ECONOMY

Venezuela: searching for a new currency

Maduro stated that he would stop using the dollar for state contracts

Venezuela, currencies 

The Venezuelan state will stop signing public contracts in dollars and will force companies that want to do business with the government to use a “basket of currencies” including the yuan, ruble, rupee, and the euro, according with Vice President Tareck the Aissami. President Nicolas Maduro announced days before the implementation of a new alternative for the international payment system in response to financial sanctions imposed by the United States against Venezuela.

Venezuelan officials say that the movement of the dollar would require the opening of accounts in other currencies. This process should be done by the productive sector, so banks will have to open correspondents or banking offices in Russia, China, India, or Europe.

President Nicolas Maduro stated in a nationally televised message his decision to sell oil, gas, and gold in rubles, rupees or yuan within what he considered “a new stage of foreign trade with the use of convertible currencies beyond the dollar “.
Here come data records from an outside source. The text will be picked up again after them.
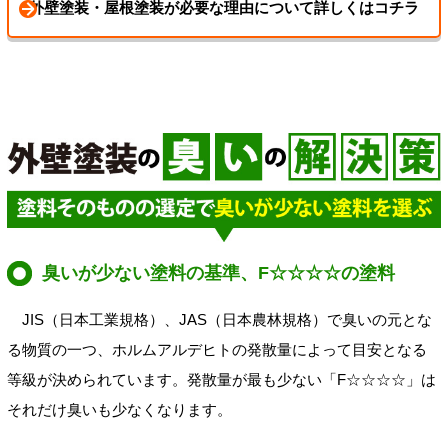
外壁塗装・屋根塗装が必要な理由について詳しくはコチラ
臭いが少ない塗料の基準、F☆☆☆☆の塗料
JIS（日本工業規格）、JAS（日本農林規格）で臭いの元とな
る物質の一つ、ホルムアルデヒトの発散量によって目安となる
等級が決められています。発散量が最も少ない「F☆☆☆☆」は
それだけ臭いも少なくなります。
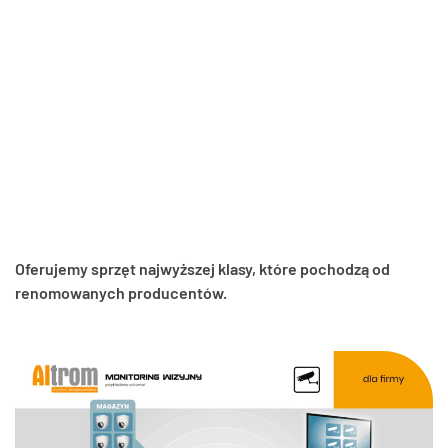
ochronę mienia, ale także pozwala na zwiększenie bezpieczeństwa
Twoich pracowników. Nasze rozwiązania świetnie sprawdzą się
zarówno w lokalach usługowych, hal produkcyjnych, czy
zewnętrznych lokalizacji, takich jak parkingi. Nasze kamery
przemysłowe mogą być używane w różnych sektorach.
Zainstalowanie systemu pozwala na obserwowanie procesów
produkcji i kontrolowanie jakości wyrobów. Oferowane systemy
rejestrują wszystkie ruchy, każdą próbę włamania i automatycznie
przesyłają powiadomienia, a także powiadamiają właściwe służby.
Stawiając na nasze rozwiązania monitoringu w Spytkowicach,
zadbasz o wysoką skuteczność ochrony całego obiektu Twojej firmy!
Oferujemy sprzęt najwyższej klasy, które pochodzą od
renomowanych producentów.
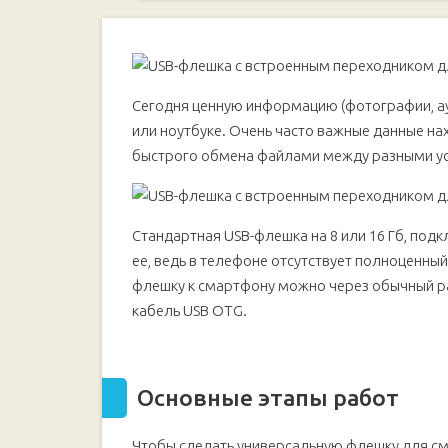
Основные этапы работ
Сегодня ценную информацию (фотографии, ау
или ноутбуке. Очень часто важные данные н
быстрого обмена файлами между разными ус
Стандартная USB-флешка на 8 или 16 Гб, под
ее, ведь в телефоне отсутствует полноценны
флешку к смартфону можно через обычный раз
кабель USB OTG.
Основные этапы работ
Чтобы сделать универсальную флешку для см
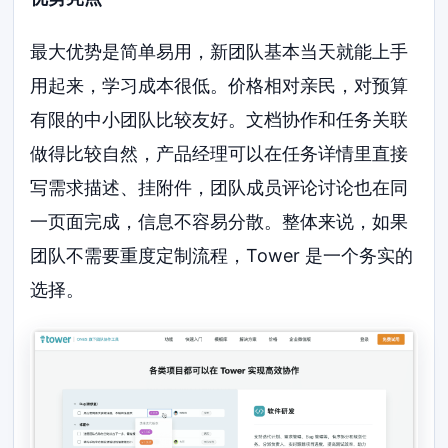
最大优势是简单易用，新团队基本当天就能上手
用起来，学习成本很低。价格相对亲民，对预算
有限的中小团队比较友好。文档协作和任务关联
做得比较自然，产品经理可以在任务详情里直接
写需求描述、挂附件，团队成员评论讨论也在同
一页面完成，信息不容易分散。整体来说，如果
团队不需要重度定制流程，Tower 是一个务实的
选择。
Jose Toro Hardy, former director of Petroleos de Venezuela, affirms that all the transactions of the international energy market are carried out with the currency of the United States. Toro explains that “China charges Venezuela in yuan only when they buy buses, satellites, or other products and services made in the Asian country, but the rest of the debt payments are only processed in dollars, which makes it very difficult to let go the dollar easily.”

Venezuelan economist Cesar Aristimuño, sees the decision with skepticism. “Maduro’s initiative would force to exchange de dollar to yuan more than $ 10 billion this year that come from oil sales to the United States, exposed to negative effects by currency market volatility. If dollars are received and the yuan is allocated, there is a risk that the exchange rate will cause huge losses for Venezuela”, stated Aristimuño, who in turn remembers that oil is the most important source of income in the country.

For Asdrúbal Oliveros, director of the Eco-analytic firm, the high of dollar allocations is just an excuse to hide an aggressive period of foreign exchange restriction for imports and notes that the government “sacrificed the allocation of foreign exchange for import food and other commodities, and led the country to a critical shortage, to be able to pay its obligations to the holders of international bonds”.

Economist Jaime Quijada explains that “the basket of currencies” is an exchange mechanism “through which the currency in question can be quoted in relation to the rest of the currencies that make up the basket”. Quijada says that institutions, such as the Inter-American Development Bank (IDB), use this system because they handle a large number of currencies. “The IDB receives payments in different currencies and for that is the basket, to know the price of these currencies against others”.

US President Donald Trump recently signed an order prohibiting negotiations on new debt and capital issued by the Venezuelan government and its state oil company PDVSA, which the Venezuelan government used to buy first-class resources needed. For the Venezuelan president, that decision has caused American banks to refuse to receive payments for the purchase of insulin and food for social programs.